# Data Preprocessing

## 1. Load in the dataset and remove unnecessary columns

In [1]:
import pandas as pd


def load_data(path):
    df = pd.read_csv(path)
    df.drop(["listing_id", "indicative_price", "eco_category"], axis=1, inplace=True)
    return df


df_train = load_data("data/train.csv")
df_test = load_data("data/test.csv")

**Discription:**

In the loading process, we will load the dataset and remove the unnecessary columns. The unnecessary columns are the columns that are not useful for the model. For example, the columns that contain the same value for all the rows, the columns that contain the unique value for all the rows, etc.

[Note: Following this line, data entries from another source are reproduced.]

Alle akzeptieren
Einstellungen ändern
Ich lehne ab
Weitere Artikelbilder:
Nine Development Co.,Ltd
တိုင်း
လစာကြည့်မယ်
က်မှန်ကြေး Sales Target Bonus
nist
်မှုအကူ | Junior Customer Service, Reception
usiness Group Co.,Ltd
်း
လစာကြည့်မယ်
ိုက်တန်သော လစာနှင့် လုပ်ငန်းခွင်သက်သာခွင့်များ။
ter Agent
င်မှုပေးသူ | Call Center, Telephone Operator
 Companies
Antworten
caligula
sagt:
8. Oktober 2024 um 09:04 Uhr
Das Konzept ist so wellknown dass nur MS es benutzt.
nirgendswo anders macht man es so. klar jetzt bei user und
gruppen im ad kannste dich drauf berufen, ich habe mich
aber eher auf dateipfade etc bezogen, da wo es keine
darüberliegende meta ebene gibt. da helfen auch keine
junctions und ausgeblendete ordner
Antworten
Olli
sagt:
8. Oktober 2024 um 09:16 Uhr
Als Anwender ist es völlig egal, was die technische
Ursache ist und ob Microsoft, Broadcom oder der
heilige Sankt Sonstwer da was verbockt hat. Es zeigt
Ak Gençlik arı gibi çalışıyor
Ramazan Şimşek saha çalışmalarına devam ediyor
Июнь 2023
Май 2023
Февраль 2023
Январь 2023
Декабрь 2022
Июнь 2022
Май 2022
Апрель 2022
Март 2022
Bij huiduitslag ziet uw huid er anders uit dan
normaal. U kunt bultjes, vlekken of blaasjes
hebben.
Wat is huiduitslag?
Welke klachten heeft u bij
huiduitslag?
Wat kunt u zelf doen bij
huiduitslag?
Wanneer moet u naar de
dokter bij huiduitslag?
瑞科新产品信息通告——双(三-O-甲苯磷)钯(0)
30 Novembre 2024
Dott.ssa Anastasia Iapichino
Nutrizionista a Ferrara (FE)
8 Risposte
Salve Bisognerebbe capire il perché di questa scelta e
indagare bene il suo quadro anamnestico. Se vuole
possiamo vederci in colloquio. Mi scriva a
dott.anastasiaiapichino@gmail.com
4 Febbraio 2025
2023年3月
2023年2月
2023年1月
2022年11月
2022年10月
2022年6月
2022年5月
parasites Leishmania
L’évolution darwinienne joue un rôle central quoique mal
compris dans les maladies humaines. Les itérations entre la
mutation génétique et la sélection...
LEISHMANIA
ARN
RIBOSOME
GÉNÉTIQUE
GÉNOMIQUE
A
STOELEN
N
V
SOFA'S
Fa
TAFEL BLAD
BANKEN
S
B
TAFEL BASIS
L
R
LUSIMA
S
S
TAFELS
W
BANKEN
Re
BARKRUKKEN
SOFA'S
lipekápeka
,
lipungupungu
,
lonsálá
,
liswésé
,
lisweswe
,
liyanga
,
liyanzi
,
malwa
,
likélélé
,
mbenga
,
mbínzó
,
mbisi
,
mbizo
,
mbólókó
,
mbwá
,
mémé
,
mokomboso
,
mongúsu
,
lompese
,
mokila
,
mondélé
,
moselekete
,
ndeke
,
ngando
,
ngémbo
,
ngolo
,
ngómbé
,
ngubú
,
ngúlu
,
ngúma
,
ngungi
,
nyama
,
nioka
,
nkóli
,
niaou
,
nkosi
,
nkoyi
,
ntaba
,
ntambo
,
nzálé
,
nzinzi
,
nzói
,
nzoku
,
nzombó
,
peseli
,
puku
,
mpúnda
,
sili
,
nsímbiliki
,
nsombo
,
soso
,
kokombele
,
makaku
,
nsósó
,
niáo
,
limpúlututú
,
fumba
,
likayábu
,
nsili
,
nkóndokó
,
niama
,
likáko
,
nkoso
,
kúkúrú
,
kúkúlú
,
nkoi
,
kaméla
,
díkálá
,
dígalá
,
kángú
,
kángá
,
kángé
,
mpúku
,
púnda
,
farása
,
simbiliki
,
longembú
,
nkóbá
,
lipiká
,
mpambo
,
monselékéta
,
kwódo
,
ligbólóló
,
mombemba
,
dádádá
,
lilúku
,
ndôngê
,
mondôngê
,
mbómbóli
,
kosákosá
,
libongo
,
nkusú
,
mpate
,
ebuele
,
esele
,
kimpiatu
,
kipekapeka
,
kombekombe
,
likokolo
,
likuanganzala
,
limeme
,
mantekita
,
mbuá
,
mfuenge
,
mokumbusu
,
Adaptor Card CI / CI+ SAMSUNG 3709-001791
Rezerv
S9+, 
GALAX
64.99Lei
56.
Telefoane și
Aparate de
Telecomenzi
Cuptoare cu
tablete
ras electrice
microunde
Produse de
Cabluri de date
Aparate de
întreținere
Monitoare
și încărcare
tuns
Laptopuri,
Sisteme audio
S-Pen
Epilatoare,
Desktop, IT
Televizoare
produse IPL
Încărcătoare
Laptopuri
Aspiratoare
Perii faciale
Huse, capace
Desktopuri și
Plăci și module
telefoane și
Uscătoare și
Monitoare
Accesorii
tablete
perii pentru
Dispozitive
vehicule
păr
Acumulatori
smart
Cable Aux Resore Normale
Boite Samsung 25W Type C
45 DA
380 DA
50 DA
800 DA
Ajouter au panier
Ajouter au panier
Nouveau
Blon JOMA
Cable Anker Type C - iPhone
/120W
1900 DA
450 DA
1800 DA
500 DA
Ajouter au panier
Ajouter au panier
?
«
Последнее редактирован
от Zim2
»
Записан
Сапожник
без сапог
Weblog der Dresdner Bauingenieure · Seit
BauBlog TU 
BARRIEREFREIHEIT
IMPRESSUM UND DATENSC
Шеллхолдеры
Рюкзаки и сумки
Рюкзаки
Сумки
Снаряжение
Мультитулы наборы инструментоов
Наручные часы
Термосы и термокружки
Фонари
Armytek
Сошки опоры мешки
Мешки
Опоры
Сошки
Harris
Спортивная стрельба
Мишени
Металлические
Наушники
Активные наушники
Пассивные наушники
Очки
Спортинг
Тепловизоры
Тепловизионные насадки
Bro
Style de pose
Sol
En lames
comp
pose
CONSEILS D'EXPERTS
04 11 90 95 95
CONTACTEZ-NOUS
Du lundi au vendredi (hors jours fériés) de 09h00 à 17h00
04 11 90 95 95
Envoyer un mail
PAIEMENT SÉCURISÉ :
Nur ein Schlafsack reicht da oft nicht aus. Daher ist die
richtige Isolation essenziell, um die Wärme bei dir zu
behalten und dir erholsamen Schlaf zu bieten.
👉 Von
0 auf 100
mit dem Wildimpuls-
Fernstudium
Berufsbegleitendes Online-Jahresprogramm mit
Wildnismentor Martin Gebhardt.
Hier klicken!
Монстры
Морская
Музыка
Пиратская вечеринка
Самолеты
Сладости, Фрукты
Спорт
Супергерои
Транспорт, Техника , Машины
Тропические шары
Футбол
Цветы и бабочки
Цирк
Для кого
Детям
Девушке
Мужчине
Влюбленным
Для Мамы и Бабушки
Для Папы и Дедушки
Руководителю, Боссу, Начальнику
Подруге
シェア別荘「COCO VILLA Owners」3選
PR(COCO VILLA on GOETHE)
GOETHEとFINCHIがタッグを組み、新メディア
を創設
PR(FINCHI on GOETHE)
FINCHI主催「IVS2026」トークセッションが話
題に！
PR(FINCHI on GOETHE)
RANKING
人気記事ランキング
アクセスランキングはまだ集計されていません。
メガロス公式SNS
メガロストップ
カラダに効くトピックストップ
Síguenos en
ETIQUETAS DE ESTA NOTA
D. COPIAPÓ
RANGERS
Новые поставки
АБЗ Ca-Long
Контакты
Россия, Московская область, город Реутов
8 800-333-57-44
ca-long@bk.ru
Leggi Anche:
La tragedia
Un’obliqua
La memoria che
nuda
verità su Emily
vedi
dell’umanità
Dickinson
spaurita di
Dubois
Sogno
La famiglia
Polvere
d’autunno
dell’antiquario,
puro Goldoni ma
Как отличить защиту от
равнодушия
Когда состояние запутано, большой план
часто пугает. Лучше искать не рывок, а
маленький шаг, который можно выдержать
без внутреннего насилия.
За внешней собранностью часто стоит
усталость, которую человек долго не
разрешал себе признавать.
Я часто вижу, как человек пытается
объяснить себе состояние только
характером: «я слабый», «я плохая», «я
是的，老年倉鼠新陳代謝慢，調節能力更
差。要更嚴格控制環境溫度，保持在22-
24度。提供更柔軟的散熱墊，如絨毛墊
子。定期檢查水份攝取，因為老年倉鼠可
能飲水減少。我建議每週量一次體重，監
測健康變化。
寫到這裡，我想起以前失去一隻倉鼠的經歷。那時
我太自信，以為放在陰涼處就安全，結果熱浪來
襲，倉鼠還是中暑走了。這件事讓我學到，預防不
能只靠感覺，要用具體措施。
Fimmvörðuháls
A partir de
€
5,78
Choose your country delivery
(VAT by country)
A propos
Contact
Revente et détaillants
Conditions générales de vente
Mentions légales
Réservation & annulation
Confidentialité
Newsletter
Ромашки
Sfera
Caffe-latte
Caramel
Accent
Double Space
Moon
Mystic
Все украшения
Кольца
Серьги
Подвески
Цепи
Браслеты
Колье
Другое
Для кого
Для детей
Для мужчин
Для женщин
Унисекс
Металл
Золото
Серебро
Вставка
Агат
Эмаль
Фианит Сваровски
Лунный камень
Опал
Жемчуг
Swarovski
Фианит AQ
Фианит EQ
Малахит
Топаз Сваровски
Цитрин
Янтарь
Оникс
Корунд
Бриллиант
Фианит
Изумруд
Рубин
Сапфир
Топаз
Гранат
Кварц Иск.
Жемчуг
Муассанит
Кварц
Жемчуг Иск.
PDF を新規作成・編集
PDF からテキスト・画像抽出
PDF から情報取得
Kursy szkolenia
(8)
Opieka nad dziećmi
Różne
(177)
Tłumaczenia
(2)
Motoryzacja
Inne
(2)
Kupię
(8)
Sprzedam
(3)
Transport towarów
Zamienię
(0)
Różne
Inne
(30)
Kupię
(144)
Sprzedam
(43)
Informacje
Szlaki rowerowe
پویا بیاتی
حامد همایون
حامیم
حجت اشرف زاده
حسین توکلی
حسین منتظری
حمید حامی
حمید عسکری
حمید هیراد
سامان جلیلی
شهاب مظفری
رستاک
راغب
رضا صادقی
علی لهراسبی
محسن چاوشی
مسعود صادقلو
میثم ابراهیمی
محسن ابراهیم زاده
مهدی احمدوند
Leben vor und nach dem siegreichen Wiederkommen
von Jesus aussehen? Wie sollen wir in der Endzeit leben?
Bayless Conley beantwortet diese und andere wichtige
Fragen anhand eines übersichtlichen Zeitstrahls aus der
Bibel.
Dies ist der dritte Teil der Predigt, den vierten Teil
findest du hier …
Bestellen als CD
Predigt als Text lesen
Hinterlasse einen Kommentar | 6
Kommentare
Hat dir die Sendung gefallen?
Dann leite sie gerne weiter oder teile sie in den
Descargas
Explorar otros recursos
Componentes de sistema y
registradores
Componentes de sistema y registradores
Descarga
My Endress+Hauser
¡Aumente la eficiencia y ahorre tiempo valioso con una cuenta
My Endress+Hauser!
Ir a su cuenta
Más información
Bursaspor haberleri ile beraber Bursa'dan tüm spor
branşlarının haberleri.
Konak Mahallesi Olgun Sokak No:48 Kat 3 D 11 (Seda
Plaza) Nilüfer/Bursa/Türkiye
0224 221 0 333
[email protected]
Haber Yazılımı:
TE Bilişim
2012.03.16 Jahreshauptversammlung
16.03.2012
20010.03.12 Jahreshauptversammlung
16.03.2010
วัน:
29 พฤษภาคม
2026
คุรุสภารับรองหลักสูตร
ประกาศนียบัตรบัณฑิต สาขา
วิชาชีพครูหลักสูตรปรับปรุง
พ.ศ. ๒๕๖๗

## 2. Fill the missing "make" values

In [2]:
def fill_make(df):
    missing_make = df["make"].isnull()

    make_list = df["make"].unique()
    make_list = [str(make) for make in make_list]
    
    def extract_make(title):
        potential_make = title.split(" ")[0].lower()
        make = None
        for item in make_list:
            if potential_make in item:
                make = item
                break
        return make
    
    df.loc[missing_make, "make"] = df.loc[missing_make, "title"].apply(extract_make)

    return df

df_train = fill_make(df_train)
df_test = fill_make(df_test)

**Discription:**

To fill the missing "make" values, we first observe that the first one or two words in the "title" column are the "make" values. So, we first get all the unique not missing "make" values in the dataset. Then, we get the first word in the "title" column with the rows that have missing "make" values. Then we compare the first word with the unique "make" values, check if it's the substring of the unique "make" values, and fill the missing "make" values with the unique "make" values.